Clinton’s active avoidance of the draft was a legitimate political issue, as is Cheney’s (though he got pretty standard college and parental deferments). In the case of Bush, despite the fact that he obviously had some help getting into the Guard and benefited from being a congressman’s son, he did serve and flew airplanes, which is not like pushing paper.

This apparent judgement that there should be no questions about Bush’s lack of Vietnam service and that Cheney’s deferrals were standard procedure and therefore beyond reproach reveal a clear bias, in my view.
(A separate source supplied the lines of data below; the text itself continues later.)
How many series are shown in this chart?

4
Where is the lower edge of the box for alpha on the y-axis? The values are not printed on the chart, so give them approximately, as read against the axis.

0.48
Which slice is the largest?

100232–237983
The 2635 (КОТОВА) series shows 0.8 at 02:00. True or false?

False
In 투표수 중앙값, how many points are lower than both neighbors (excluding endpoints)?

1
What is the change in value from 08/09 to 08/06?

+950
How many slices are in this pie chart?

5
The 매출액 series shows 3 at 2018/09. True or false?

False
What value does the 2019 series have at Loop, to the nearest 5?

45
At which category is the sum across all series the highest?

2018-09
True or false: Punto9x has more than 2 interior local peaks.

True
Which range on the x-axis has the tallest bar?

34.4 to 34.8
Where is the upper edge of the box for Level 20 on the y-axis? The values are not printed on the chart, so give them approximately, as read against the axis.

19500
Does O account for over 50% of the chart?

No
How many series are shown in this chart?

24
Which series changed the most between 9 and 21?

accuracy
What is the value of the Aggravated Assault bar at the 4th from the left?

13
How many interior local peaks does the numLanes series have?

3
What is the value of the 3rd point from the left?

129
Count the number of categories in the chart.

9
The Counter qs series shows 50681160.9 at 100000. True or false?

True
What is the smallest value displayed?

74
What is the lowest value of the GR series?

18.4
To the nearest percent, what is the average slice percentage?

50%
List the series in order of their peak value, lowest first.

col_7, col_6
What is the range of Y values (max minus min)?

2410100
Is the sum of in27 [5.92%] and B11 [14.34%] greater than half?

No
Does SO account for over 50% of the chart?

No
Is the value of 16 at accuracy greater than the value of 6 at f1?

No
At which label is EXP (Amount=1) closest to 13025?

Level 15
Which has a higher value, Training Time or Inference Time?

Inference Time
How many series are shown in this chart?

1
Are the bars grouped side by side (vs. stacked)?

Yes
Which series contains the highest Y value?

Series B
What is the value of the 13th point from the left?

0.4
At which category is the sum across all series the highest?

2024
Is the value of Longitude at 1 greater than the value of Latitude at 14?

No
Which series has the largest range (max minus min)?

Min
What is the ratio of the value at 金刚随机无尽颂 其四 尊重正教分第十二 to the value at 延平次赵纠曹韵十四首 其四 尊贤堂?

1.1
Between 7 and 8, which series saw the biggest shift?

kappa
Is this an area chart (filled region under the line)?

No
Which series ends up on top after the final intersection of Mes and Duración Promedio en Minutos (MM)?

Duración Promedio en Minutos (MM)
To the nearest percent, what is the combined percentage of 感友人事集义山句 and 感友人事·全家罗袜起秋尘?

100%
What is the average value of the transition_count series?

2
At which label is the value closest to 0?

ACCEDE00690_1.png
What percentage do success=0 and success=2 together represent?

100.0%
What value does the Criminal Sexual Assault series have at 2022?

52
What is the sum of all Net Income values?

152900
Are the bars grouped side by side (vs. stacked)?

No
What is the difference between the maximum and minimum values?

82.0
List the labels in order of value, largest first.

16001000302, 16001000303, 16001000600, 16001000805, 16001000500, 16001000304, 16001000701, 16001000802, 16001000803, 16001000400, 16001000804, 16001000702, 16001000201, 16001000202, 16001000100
But now that Kurtz has attacked CBS and impugned its integrity for more than a week now, I guess I should move on to “subjects more important.” Perhaps like The Post’s hypocrisy.

The CIA Wings It

Now I’m not convinced, because after all this is just a hunch. But our president is not very smart. Again, I don’t know. But after reading this, I’m just guessing.

50?

Fifty veterans show up for a Bush rally in Richmond and The Washington Post does a story about it. Turns out some of the 50 weren’t Bush fans but put stickers on suggesting they were and then debated the pro-Bushies after the rally. Still, I can get 50 people to show up to watch grass grow. The Post going to do a story about it?